19,000 people evacuated from Kabul in last 24 hours, says US govt


The update came as the August 31 deadline to complete the evacuation process drew closer, with president Joe Biden resisting requests from G7 allies to extend the evacuations beyond the said date, reports Asian Lite News

In its latest update on the ongoing evacuation efforts in Afghanistan, the United States said on Wednesday approximately 19,000 people boarded 90 evacuation flights out of Kabul in the latest 24-hour period. These flights, the US government said, included those operated by the US military and the ones operated in coalition with its allies.

“From 3am Eastern Time on August 24 to 3am Eastern Time on August 25, 42 US military flights carried approximately 11,200 evacuees and 48 coalition flights carried 7800 people,” the White House shared on its official Twitter handle. On the United States’ own evacuation efforts till now, it said, “Since August 14, the US has evacuated and facilitated the evacuation of approximately 82,300 people on US military and coalition flights.

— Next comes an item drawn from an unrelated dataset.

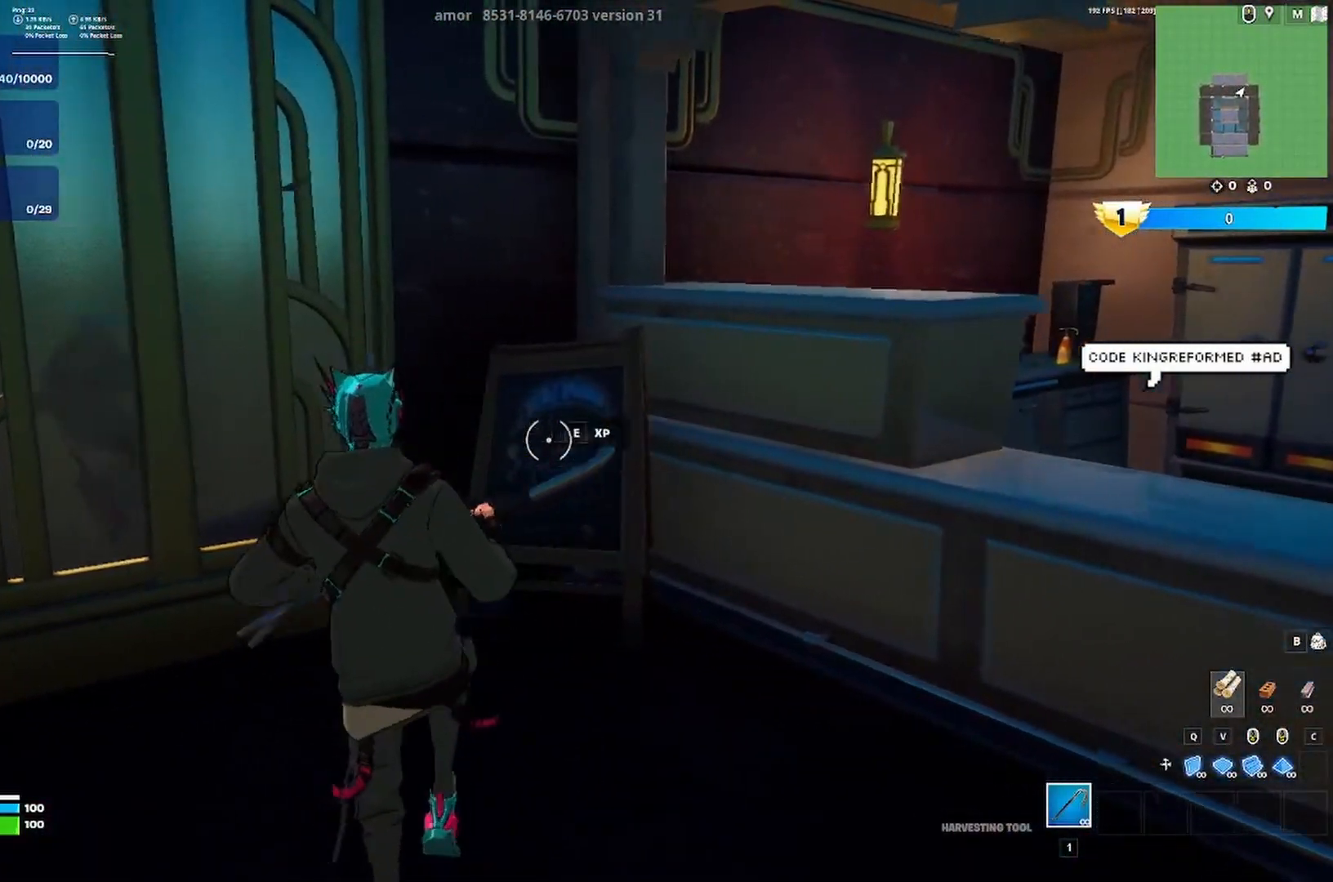
{"keys": ["a"], "events": [[17, "a", "up"], [17, "d", "down"], [17, "w", "up"], [317, "a", "down"], [350, "d", "up"]]}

Since the end of July, we have re-located approximately 87,900 people on US military and coalition flights.”

The update came as the August 31 deadline to complete the evacuation process drew closer, with president Joe Biden resisting requests from G7 allies to extend the evacuations beyond the said date.

Earlier, the Taliban, which, by capturing Kabul on August 15, seized power in Afghanistan for a second time, had also warned the US against extending the deadline. It is the return to power of the Taliban which has led to the current crisis in Afghanistan. The Kabul Airport, in particular, has witnessed dramatic scenes as Afghans, desperate to leave their country, have thronged it, hoping for a way out.

In April this year, president Biden had announced all American troops in Afghanistan will have left by September 11, the 20th anniversary of the 9/11 attacks. In July, however, he brought the date forward to August 31. The Americans have been in Afghanistan since 2001 when they arrived here following the 9/11 attacks, and defeated the Taliban. The insurgents first took power in 1996.

1,500 Americans may be awaiting evacuation from Afghanistan

Secretary of State Antony Blinken said Wednesday that as many as 1,500 Americans may be awaiting evacuation from Afghanistan, a figure that suggests the US may accomplish its highest priority for the Kabul airlift — rescuing US citizens — ahead of President Joe Biden’s Tuesday deadline.

Untold thousands of at-risk Afghans, however, still are struggling to get into the Kabul airport, while many thousands of other Afghans already have been flown to safety in 12 days of round-the-clock flights.

On Wednesday, several of the Americans working phones and pulling strings to get out former Afghan colleagues, women’s advocates, journalists and other vulnerable Afghans said they have seen little concrete US action so far to get those Afghans past Taliban checkpoints and through US-controlled airport gates to promised evacuation flights.

“It’s 100% up to the Afghans to take these risks and try to fight their way out,” said Sunil Varghese, policy director with the International Refugee Assistance Project.

Blinken, echoing Biden’s earlier declarations during the now 12-day-old evacuation, emphasized at a State Department briefing that “evacuating Americans is our top priority.”

He added, “We’re also committed to getting out as many Afghans at-risk as we can before the 31st,” when Biden plans to pull out the last of thousands of American troops.

Blinken said the State Department estimates there were about 6,000 Americans wanting to leave Afghanistan when the airlift began Aug. 14, as the Taliban took the capital after a stunning military conquest. About 4,500 Americans have been evacuated so far, Blinken said, and among the rest “some are understandably very scared.”

The 6,000 figure is the first firm estimate by the State Department of how many Americans were seeking to get out. US officials early in the evacuation estimated as many as 15,000, including dual citizens, lived in Afghanistan. The figure does not include US Green Card holders.

About 500 Americans have been contacted with instructions on when and how to get to the chaotic Kabul airport to catch evacuation flights.

In addition, 1,000 or perhaps fewer are being contacted to determine whether they still want to leave. Blinken said some of these may already have left the country, some may want to remain and some may not actually be American citizens.

“We are providing opportunity,” White House press secretary Jen Psaki said of those Afghans, who include dual Afghan-American citizens. “We are finding ways to get them to the airport and evacuate them, but it is also their personal decision on whether they want to depart.”

The US Embassy has been evacuated; staff are operating from the Kabul airport and the last are to leave by Tuesday.

Biden said this week he had asked his national security team for contingency plans in case he decides to extend the deadline. Taliban leaders who took control of Afghanistan this month say they will not tolerate any extensions to the Tuesday deadline. But Taliban spokesman Suhail Shaheen tweeted that “people with legal documents” will still be able to fly out via commercial flights after Tuesday.

US troops are anchoring a multinational evacuation from the airport. The White House says the airlift overall has flown out 82,300 Afghans, Americans and others on a mix of US, international and private flights.